> TAREFAS OBRIGATÓRIAS:
1. Verifique se cada afirmação concorda com o texto apresentado, respondendo sim ou não e citando literalmente o trecho que decide a questão:
(a) O Parque Villa-Lobos foi o primeiro local visitado pelas crianças.
(b) A saída ao parque foi realizada pelos 2os anos.
(c) O rio Tietê foi observado pelas crianças na viagem de volta.
2. Responda, com base no texto apresentado:
(a) Em parceria com quem foi proporcionado o encontro entre as crianças?
(b) Qual é o ponto de partida do projeto integrador de série do 1º ano?
(c) Qual é o próximo local a ser estudado?

Uma lição de empatia

Uma lição de empatia

Escola Lourenço Castanho

29 Junho 2016 | 16h00

Os 1os anos realizaram uma saída ao Parque Villa-Lobos, com o objetivo de aprimorar as discussões sobre o projeto da série (“Crianças em qualquer canto – um olhar para a diversidade”) e proporcionar, em parceria com o NUPS, um encontro entre as crianças da Lourenço e alguns dos alunos da Associação Fernanda Bianchini – Cia Ballet de Cegos (deficientes físicos, motores e intelectuais).

O projeto integrador de série do 1º ano visa a compreender melhor o universo infantil. O ponto de partida são as crianças de São Paulo: conhecer os espaços culturais e de lazer que elas frequentam e a forma como interagem com esses espaços. O parque foi o primeiro local visitado pelas crianças. Durante a viagem de ida, elas já observaram, pela janela, o próximo local a ser estudado, o rio Tietê e seu entorno. Nesse estudo será discutido e será feita uma reflexão sobre como ele era um local de lazer e por que isso não é mais possível.

> Entradas de dados salvas:
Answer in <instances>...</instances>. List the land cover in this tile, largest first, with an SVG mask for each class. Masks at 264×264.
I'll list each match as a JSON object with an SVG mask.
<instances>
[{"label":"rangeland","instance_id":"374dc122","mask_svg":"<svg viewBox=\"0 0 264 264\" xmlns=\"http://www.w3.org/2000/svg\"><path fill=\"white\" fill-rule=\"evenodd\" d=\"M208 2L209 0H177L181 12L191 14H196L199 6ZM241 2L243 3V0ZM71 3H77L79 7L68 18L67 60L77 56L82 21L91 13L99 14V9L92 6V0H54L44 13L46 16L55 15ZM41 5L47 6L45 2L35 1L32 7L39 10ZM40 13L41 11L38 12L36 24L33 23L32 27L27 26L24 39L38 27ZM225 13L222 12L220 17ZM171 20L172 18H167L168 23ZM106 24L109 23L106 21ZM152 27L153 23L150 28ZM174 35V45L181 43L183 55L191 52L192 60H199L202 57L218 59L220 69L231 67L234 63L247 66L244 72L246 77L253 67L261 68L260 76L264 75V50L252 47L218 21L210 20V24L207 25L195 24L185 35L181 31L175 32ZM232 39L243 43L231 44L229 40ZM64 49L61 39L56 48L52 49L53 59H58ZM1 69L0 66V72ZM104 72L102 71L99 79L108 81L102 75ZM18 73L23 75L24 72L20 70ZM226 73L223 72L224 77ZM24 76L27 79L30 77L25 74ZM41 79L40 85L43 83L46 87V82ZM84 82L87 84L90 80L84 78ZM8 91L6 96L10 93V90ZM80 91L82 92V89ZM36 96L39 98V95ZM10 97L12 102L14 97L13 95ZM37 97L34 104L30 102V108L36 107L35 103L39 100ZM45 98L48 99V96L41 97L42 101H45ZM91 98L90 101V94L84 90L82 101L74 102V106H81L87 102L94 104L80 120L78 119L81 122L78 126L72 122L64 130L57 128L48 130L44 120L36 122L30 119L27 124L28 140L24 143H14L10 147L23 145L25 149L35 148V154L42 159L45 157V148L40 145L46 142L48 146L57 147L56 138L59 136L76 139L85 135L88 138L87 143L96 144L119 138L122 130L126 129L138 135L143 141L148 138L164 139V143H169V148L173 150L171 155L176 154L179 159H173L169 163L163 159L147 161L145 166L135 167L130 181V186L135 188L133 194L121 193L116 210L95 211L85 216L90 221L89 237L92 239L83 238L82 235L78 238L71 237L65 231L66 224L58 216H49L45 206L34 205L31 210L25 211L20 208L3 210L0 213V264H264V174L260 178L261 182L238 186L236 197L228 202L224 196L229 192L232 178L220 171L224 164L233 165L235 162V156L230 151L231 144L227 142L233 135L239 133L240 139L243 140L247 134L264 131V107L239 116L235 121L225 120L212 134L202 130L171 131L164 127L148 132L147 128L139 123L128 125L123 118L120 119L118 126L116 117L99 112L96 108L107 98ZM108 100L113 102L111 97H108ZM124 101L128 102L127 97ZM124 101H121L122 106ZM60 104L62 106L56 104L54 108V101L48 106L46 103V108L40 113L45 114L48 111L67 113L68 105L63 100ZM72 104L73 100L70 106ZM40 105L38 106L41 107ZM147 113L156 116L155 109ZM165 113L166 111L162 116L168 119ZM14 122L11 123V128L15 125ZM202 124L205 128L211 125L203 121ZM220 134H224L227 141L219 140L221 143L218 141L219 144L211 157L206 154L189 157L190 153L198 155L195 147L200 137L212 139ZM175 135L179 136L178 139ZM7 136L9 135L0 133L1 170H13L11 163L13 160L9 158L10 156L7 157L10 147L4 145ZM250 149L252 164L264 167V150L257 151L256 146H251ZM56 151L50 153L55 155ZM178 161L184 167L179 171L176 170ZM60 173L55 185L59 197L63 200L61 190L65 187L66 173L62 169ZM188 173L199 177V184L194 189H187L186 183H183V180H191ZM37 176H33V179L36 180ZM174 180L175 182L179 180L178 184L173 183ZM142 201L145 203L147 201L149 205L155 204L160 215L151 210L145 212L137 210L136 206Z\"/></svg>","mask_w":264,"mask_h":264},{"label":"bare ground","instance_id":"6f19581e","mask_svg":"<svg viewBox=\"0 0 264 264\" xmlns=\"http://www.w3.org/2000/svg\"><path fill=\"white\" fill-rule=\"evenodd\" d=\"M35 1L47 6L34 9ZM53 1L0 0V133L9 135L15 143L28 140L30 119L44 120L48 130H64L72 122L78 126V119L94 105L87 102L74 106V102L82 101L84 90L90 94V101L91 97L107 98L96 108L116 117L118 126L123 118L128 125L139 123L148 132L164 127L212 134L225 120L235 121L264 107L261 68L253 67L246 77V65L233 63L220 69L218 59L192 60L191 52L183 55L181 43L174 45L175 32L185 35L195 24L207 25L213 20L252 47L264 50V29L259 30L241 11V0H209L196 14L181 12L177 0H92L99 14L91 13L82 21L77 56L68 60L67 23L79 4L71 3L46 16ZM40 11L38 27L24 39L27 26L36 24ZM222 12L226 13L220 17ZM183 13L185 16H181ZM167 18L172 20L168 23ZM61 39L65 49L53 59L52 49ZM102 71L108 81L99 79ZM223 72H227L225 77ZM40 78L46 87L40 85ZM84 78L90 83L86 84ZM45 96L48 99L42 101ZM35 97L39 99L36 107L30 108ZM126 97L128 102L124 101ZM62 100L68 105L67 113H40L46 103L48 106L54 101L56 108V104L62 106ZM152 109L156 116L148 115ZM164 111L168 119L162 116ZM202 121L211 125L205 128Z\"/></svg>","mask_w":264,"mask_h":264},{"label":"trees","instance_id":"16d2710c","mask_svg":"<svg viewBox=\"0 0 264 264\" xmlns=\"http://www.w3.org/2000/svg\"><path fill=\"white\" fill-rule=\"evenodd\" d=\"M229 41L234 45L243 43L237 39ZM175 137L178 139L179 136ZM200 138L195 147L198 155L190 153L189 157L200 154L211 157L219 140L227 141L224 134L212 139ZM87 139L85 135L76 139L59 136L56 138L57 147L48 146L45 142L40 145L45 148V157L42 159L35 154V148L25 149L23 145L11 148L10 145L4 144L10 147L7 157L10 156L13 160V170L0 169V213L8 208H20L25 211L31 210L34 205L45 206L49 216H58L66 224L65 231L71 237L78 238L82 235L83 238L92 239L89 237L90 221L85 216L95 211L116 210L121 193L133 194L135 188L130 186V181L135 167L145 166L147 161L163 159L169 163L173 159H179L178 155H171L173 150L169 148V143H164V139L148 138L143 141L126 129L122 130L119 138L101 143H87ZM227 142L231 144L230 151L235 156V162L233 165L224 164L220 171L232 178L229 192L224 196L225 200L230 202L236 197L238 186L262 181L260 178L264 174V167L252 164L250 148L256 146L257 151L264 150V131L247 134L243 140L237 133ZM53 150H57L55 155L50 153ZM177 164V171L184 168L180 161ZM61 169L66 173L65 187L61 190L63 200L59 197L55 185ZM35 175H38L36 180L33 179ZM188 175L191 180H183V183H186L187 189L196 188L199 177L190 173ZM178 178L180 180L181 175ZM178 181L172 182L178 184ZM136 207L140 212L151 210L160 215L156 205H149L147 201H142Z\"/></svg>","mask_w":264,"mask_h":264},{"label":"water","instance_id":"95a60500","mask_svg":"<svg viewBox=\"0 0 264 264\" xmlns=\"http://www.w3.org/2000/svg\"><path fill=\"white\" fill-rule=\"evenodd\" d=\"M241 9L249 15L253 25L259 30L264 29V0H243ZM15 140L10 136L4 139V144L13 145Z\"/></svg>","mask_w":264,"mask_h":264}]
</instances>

> RESULTADOS POR TAREFA:
1.
(a) Sim: "O parque foi o primeiro local visitado pelas crianças."
(b) Não: "Os 1os anos realizaram uma saída ao Parque Villa-Lobos"
(c) Não: "Durante a viagem de ida, elas já observaram, pela janela, o próximo local a ser estudado, o rio Tietê e seu entorno."

2.
(a) Com o NUPS.
(b) As crianças de São Paulo.
(c) O rio Tietê e seu entorno.